Please return all of the records verbatim, with the pictures omitted.

[[ Records supplied open ]]

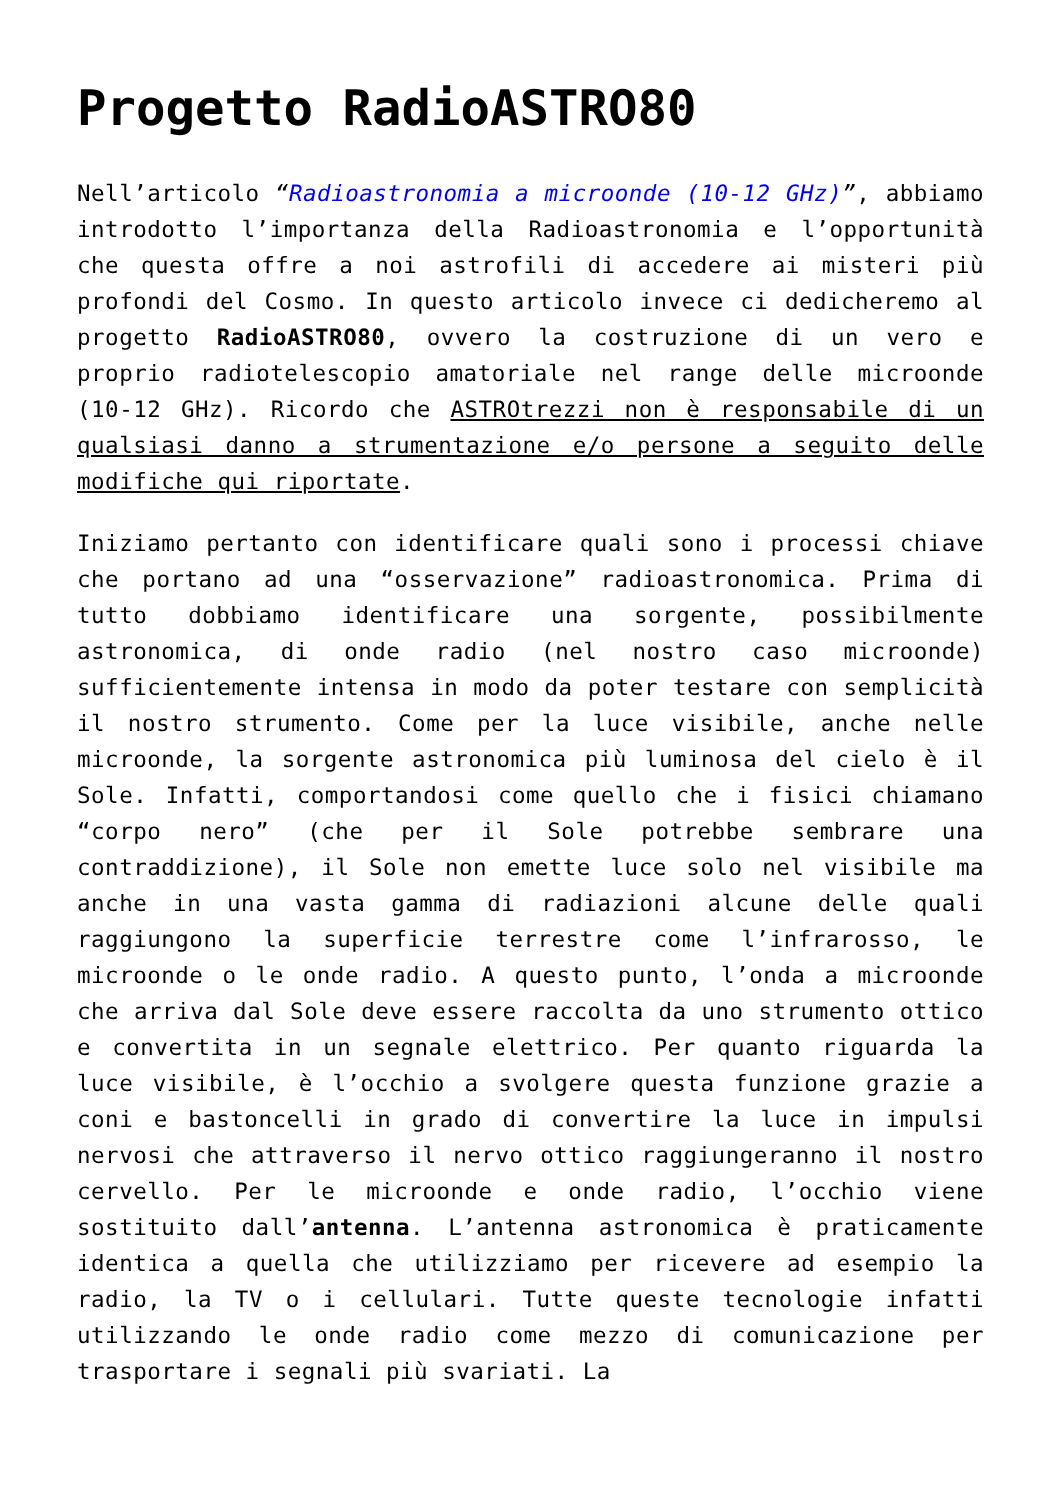Progetto RadioASTRO80
Nell’articolo “Radioastronomia a microonde (10-12 GHz)”, abbiamo introdotto l’importanza della Radioastronomia e l’opportunità che questa offre a noi astrofili di accedere ai misteri più profondi del Cosmo. In questo articolo invece ci dedicheremo al progetto RadioASTRO80, ovvero la costruzione di un vero e proprio radiotelescopio amatoriale nel range delle microonde (10-12 GHz). Ricordo che ASTROtrezzi non è responsabile di un qualsiasi danno a strumentazione e/o persone a seguito delle modifiche qui riportate.
Iniziamo pertanto con identificare quali sono i processi chiave che portano ad una “osservazione” radioastronomica. Prima di tutto dobbiamo identificare una sorgente, possibilmente astronomica, di onde radio (nel nostro caso microonde) sufficientemente intensa in modo da poter testare con semplicità il nostro strumento. Come per la luce visibile, anche nelle microonde, la sorgente astronomica più luminosa del cielo è il Sole. Infatti, comportandosi come quello che i fisici chiamano “corpo nero” (che per il Sole potrebbe sembrare una contraddizione), il Sole non emette luce solo nel visibile ma anche in una vasta gamma di radiazioni alcune delle quali raggiungono la superficie terrestre come l’infrarosso, le microonde o le onde radio. A questo punto, l’onda a microonde che arriva dal Sole deve essere raccolta da uno strumento ottico e convertita in un segnale elettrico. Per quanto riguarda la luce visibile, è l’occhio a svolgere questa funzione grazie a coni e bastoncelli in grado di convertire la luce in impulsi nervosi che attraverso il nervo ottico raggiungeranno il nostro cervello. Per le microonde e onde radio, l’occhio viene sostituito dall’antenna. L’antenna astronomica è praticamente identica a quella che utilizziamo per ricevere ad esempio la radio, la TV o i cellulari. Tutte queste tecnologie infatti utilizzando le onde radio come mezzo di comunicazione per trasportare i segnali più svariati. La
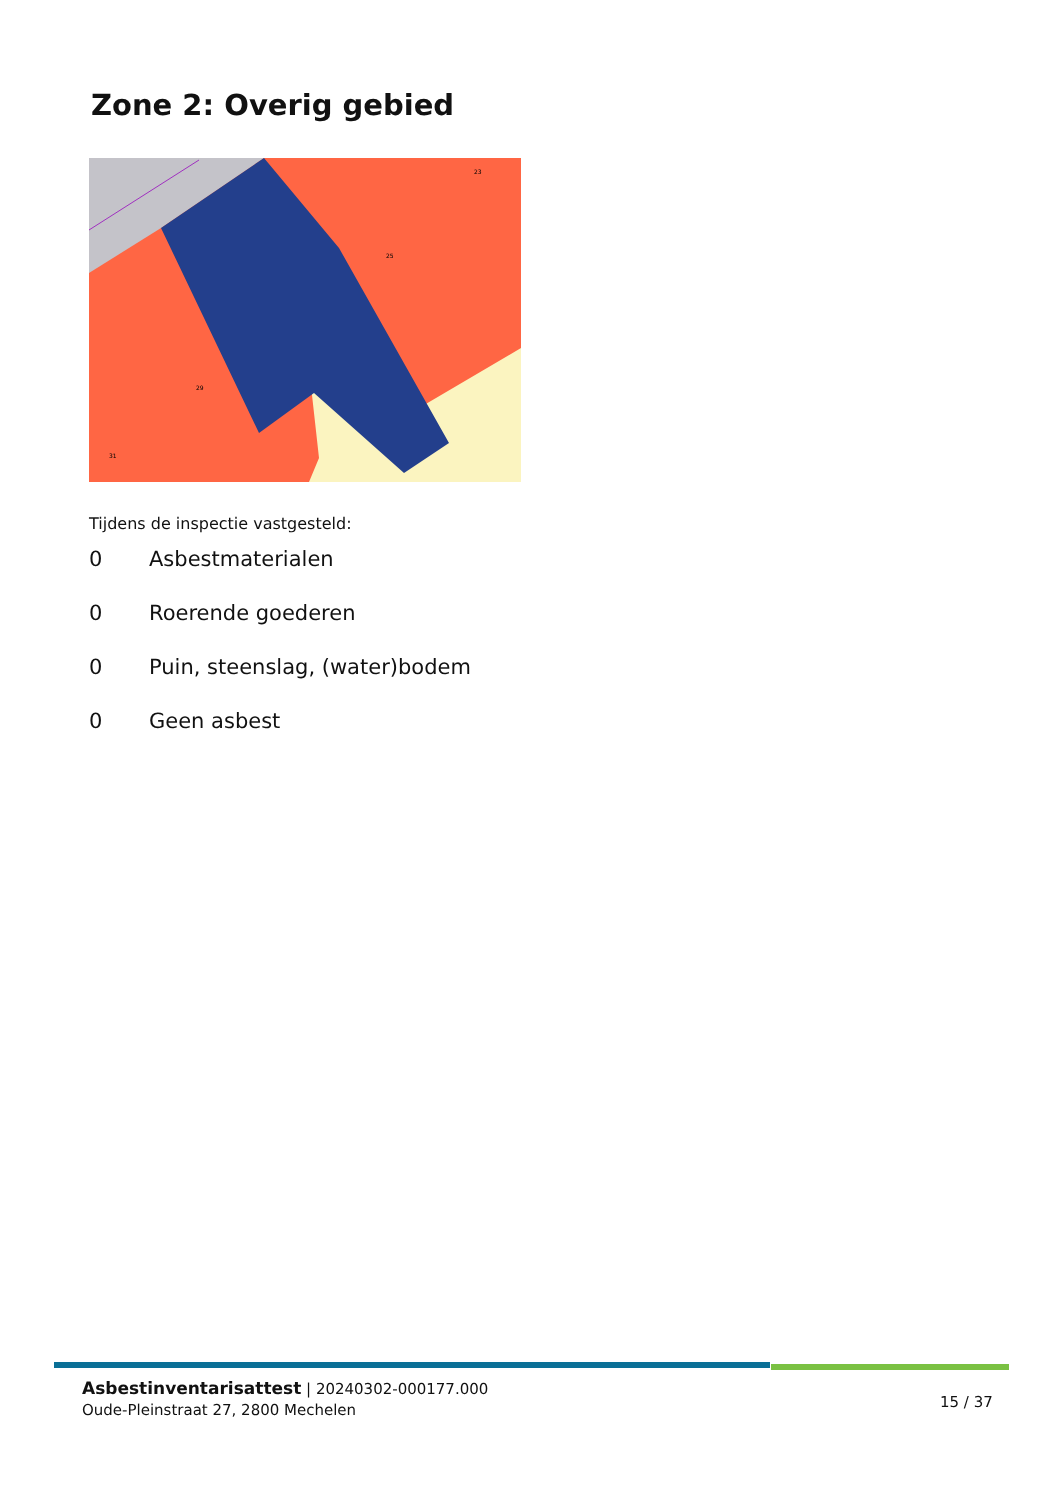Zone 2: Overig gebied
31
29
25
23
Tijdens de inspectie vastgesteld:
0 Asbestmaterialen
0 Roerende goederen
0 Puin, steenslag, (water)bodem
0 Geen asbest
Asbestinventarisattest | 20240302-000177.000
Oude-Pleinstraat 27, 2800 Mechelen
15 / 37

[[ Records supplied closed ]]

**Answer space**
Progetto RadioASTRO80
Nell’articolo “Radioastronomia a microonde (10-12 GHz)”, abbiamo introdotto l’importanza della Radioastronomia e l’opportunità che questa offre a noi astrofili di accedere ai misteri più profondi del Cosmo. In questo articolo invece ci dedicheremo al progetto RadioASTRO80, ovvero la costruzione di un vero e proprio radiotelescopio amatoriale nel range delle microonde (10-12 GHz). Ricordo che ASTROtrezzi non è responsabile di un qualsiasi danno a strumentazione e/o persone a seguito delle modifiche qui riportate.
Iniziamo pertanto con identificare quali sono i processi chiave che portano ad una “osservazione” radioastronomica. Prima di tutto dobbiamo identificare una sorgente, possibilmente astronomica, di onde radio (nel nostro caso microonde) sufficientemente intensa in modo da poter testare con semplicità il nostro strumento. Come per la luce visibile, anche nelle microonde, la sorgente astronomica più luminosa del cielo è il Sole. Infatti, comportandosi come quello che i fisici chiamano “corpo nero” (che per il Sole potrebbe sembrare una contraddizione), il Sole non emette luce solo nel visibile ma anche in una vasta gamma di radiazioni alcune delle quali raggiungono la superficie terrestre come l’infrarosso, le microonde o le onde radio. A questo punto, l’onda a microonde che arriva dal Sole deve essere raccolta da uno strumento ottico e convertita in un segnale elettrico. Per quanto riguarda la luce visibile, è l’occhio a svolgere questa funzione grazie a coni e bastoncelli in grado di convertire la luce in impulsi nervosi che attraverso il nervo ottico raggiungeranno il nostro cervello. Per le microonde e onde radio, l’occhio viene sostituito dall’antenna. L’antenna astronomica è praticamente identica a quella che utilizziamo per ricevere ad esempio la radio, la TV o i cellulari. Tutte queste tecnologie infatti utilizzando le onde radio come mezzo di comunicazione per trasportare i segnali più svariati. La
Zone 2: Overig gebied
31
29
25
23
Tijdens de inspectie vastgesteld:
0 Asbestmaterialen
0 Roerende goederen
0 Puin, steenslag, (water)bodem
0 Geen asbest
Asbestinventarisattest | 20240302-000177.000
Oude-Pleinstraat 27, 2800 Mechelen
15 / 37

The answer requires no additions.